Yeah, at 28 you can easily afford to be more aggressive with the investments in your retirement account. Unless you already have a substantial amount in your account, I would recommend increasing the amount that you contribute to that account. 6% of your income contributed per year isn't going to get you very far. It is nice that your employer is bumping in 3%, but you should consider upping your own contribution to 10% of your gross income if you want to have a happy and easy retirement. Particularly, I would say to go heavier now on your contributions since the stock market is still fairly depressed from the levels it was at 4-5 years ago. Historically, things should be rebounding soon and you will be happier to have put the money in earlier.

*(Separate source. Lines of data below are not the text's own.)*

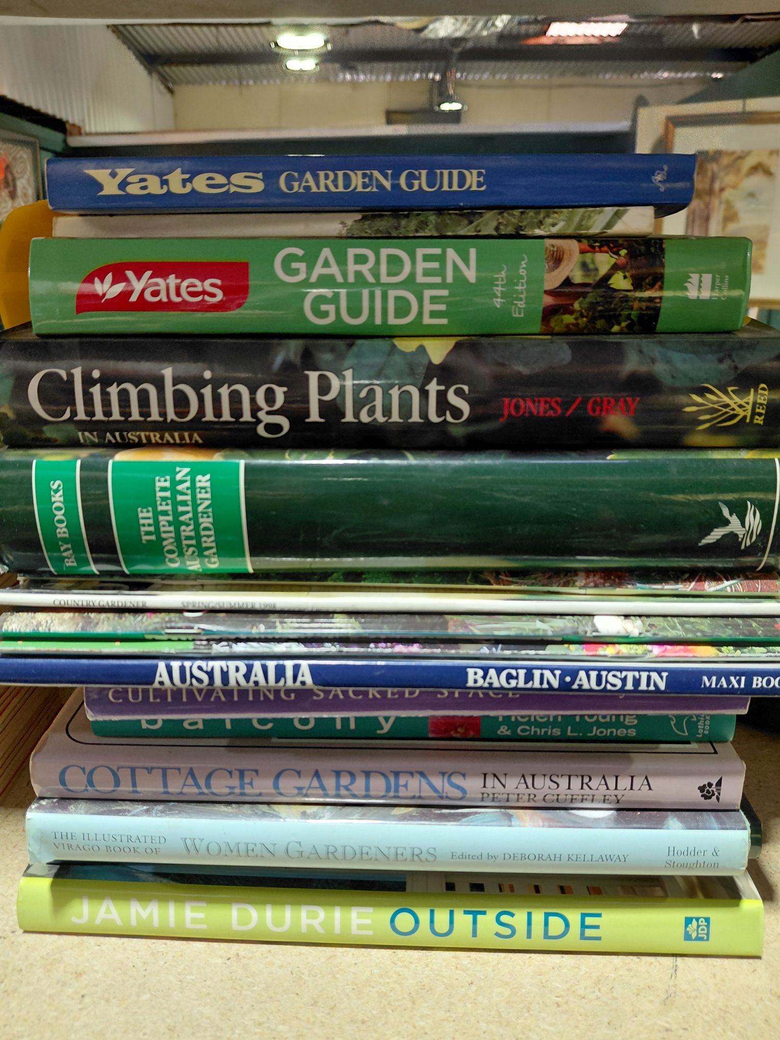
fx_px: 751
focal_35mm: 25
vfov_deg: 69.4
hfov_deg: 54.9
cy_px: 520
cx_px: 390
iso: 200
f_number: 1.8
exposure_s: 1/60
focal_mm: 4.69
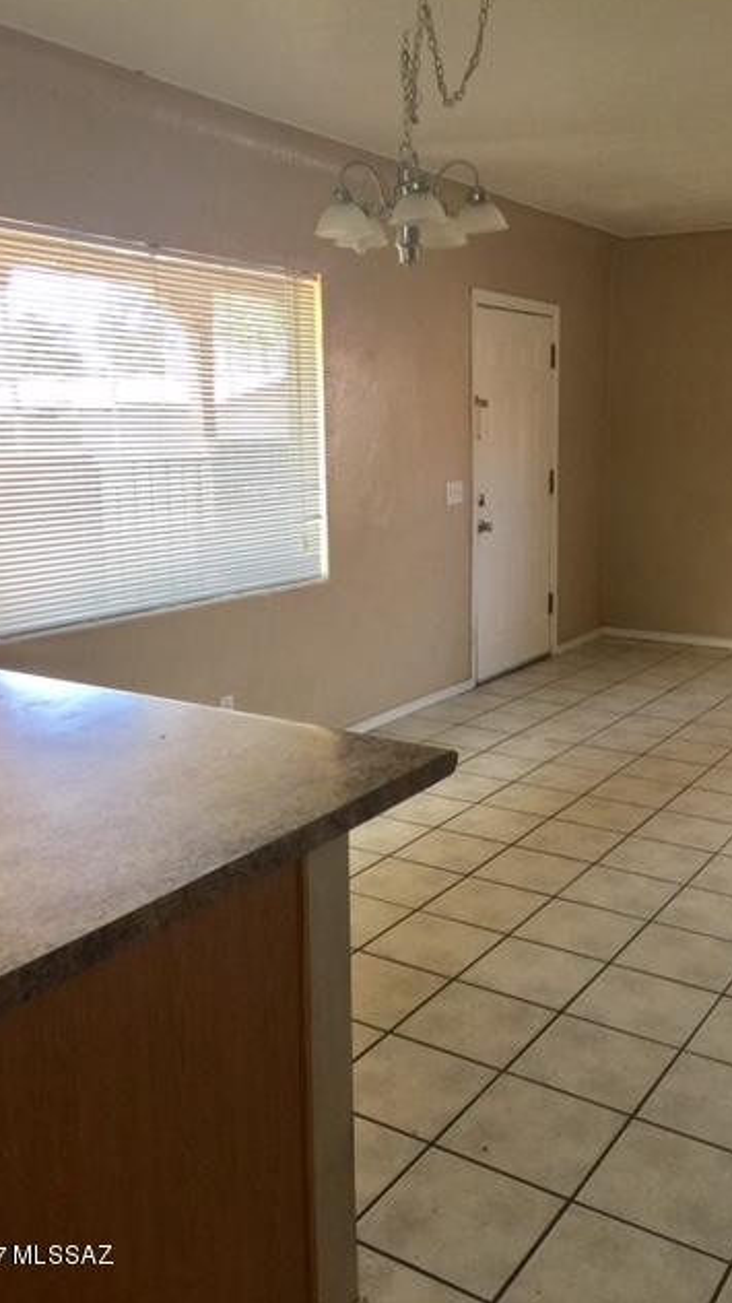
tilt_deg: -11.9
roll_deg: +1.0
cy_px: 645
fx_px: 1105
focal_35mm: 32
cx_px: 412
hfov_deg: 36.6
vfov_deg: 61.0
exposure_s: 1/40
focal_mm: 4.15
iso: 40
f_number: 2.2
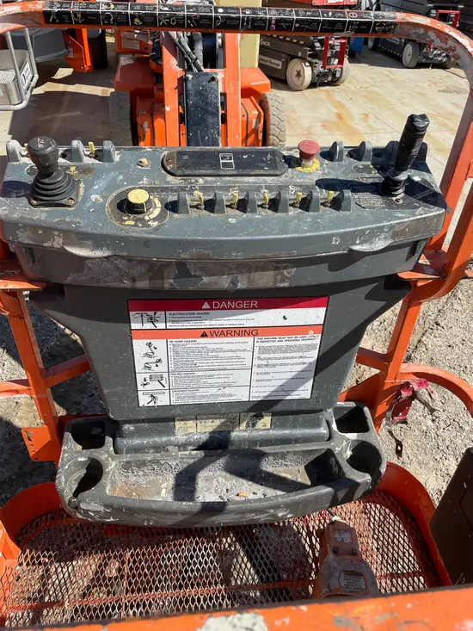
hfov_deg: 53.1
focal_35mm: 26
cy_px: 316
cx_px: 236
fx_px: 474
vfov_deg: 67.3
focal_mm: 4.2
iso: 50
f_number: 1.6
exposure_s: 1/4292
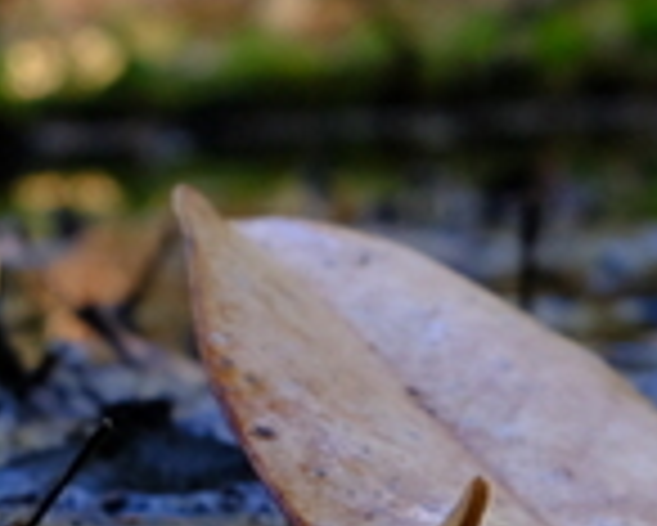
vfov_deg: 12.8
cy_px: -16
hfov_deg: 15.2
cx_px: -256
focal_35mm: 119
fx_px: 2315
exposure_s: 1/120
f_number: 4.5
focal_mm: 19.6
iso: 1000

Mr. Market 11-09-2004 01:25 PM

Be reasonably aggressive. You're at the lucky stage of life where you can put a fair amount into a retirement plan and have it compound. Remember that there are stages to the stock market, but over the last 50 years it has compounded nicely. May I also suggest that you contact a fee based financial advisor or at least buy an hour or two from a CPA each quarter. They'll help you chart a path towards financial freedom. Good luck.

gar1976 11-09-2004 07:52 PM

Quote:

Originally Posted by Mr. Market
Be reasonably aggressive. You're at the lucky stage of life where you can put a fair amount into a retirement plan and have it compound. Remember that there are stages to the stock market, but over the last 50 years it has compounded nicely. May I also suggest that you contact a fee based financial advisor or at least buy an hour or two from a CPA each quarter. They'll help you chart a path towards financial freedom. Good luck.

Most companies, in order to reduce their liability post-enron, have company sponsored meetings with investment advisors at least 1-2 a year. Check with your HR department to see if there is one coming up.